*** Opening of MATERIAL PROVIDED ***
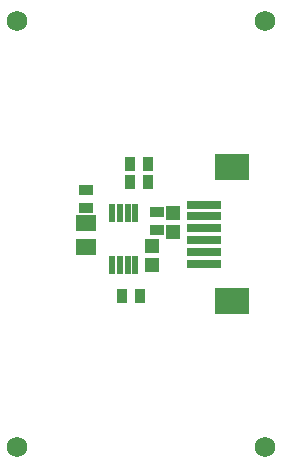
<source format=gbr>
G04*
G04 #@! TF.GenerationSoftware,Altium Limited,Altium Designer,23.10.1 (27)*
G04*
G04 Layer_Color=8388736*
%FSLAX44Y44*%
%MOMM*%
G71*
G04*
G04 #@! TF.SameCoordinates,C40AB362-5B66-420F-9F68-920D16D289EC*
G04*
G04*
G04 #@! TF.FilePolarity,Negative*
G04*
G01*
G75*
%ADD20R,1.2032X0.9532*%
%ADD21R,1.2032X1.1532*%
%ADD22R,1.6532X1.3532*%
%ADD23R,0.9532X1.2032*%
%ADD24R,0.6278X1.6278*%
%ADD25R,3.0032X2.3032*%
%ADD26R,2.9032X0.8032*%
%ADD27C,1.7272*%
D20*
X78740Y237370D02*
D03*
Y222370D02*
D03*
X138430Y218320D02*
D03*
Y203320D02*
D03*
D21*
X134620Y189610D02*
D03*
Y173610D02*
D03*
X152400Y217550D02*
D03*
Y201550D02*
D03*
D22*
X78740Y189390D02*
D03*
Y209390D02*
D03*
D23*
X130690Y259080D02*
D03*
X115690D02*
D03*
Y243840D02*
D03*
X130690D02*
D03*
X124340Y147320D02*
D03*
X109340D02*
D03*
D24*
X100740Y173580D02*
D03*
X107240D02*
D03*
X113740D02*
D03*
X120240D02*
D03*
X100740Y217580D02*
D03*
X107240D02*
D03*
X113740D02*
D03*
X120240D02*
D03*
D25*
X202000Y256500D02*
D03*
Y143500D02*
D03*
D26*
X178000Y215000D02*
D03*
Y225000D02*
D03*
Y205000D02*
D03*
Y195000D02*
D03*
Y185000D02*
D03*
Y175000D02*
D03*
D27*
X230000Y380000D02*
D03*
X20000D02*
D03*
X230000Y20000D02*
D03*
X20000D02*
D03*
M02*

</source>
*** Close of MATERIAL PROVIDED ***
Each record is to be copied word for word, with no images carried over.

* EXERCISE RESULT *
<source format=gbr>
G04*
G04 #@! TF.GenerationSoftware,Altium Limited,Altium Designer,23.10.1 (27)*
G04*
G04 Layer_Color=8388736*
%FSLAX44Y44*%
%MOMM*%
G71*
G04*
G04 #@! TF.SameCoordinates,C40AB362-5B66-420F-9F68-920D16D289EC*
G04*
G04*
G04 #@! TF.FilePolarity,Negative*
G04*
G01*
G75*
%ADD20R,1.2032X0.9532*%
%ADD21R,1.2032X1.1532*%
%ADD22R,1.6532X1.3532*%
%ADD23R,0.9532X1.2032*%
%ADD24R,0.6278X1.6278*%
%ADD25R,3.0032X2.3032*%
%ADD26R,2.9032X0.8032*%
%ADD27C,1.7272*%
D20*
X78740Y237370D02*
D03*
Y222370D02*
D03*
X138430Y218320D02*
D03*
Y203320D02*
D03*
D21*
X134620Y189610D02*
D03*
Y173610D02*
D03*
X152400Y217550D02*
D03*
Y201550D02*
D03*
D22*
X78740Y189390D02*
D03*
Y209390D02*
D03*
D23*
X130690Y259080D02*
D03*
X115690D02*
D03*
Y243840D02*
D03*
X130690D02*
D03*
X124340Y147320D02*
D03*
X109340D02*
D03*
D24*
X100740Y173580D02*
D03*
X107240D02*
D03*
X113740D02*
D03*
X120240D02*
D03*
X100740Y217580D02*
D03*
X107240D02*
D03*
X113740D02*
D03*
X120240D02*
D03*
D25*
X202000Y256500D02*
D03*
Y143500D02*
D03*
D26*
X178000Y215000D02*
D03*
Y225000D02*
D03*
Y205000D02*
D03*
Y195000D02*
D03*
Y185000D02*
D03*
Y175000D02*
D03*
D27*
X230000Y380000D02*
D03*
X20000D02*
D03*
X230000Y20000D02*
D03*
X20000D02*
D03*
M02*

</source>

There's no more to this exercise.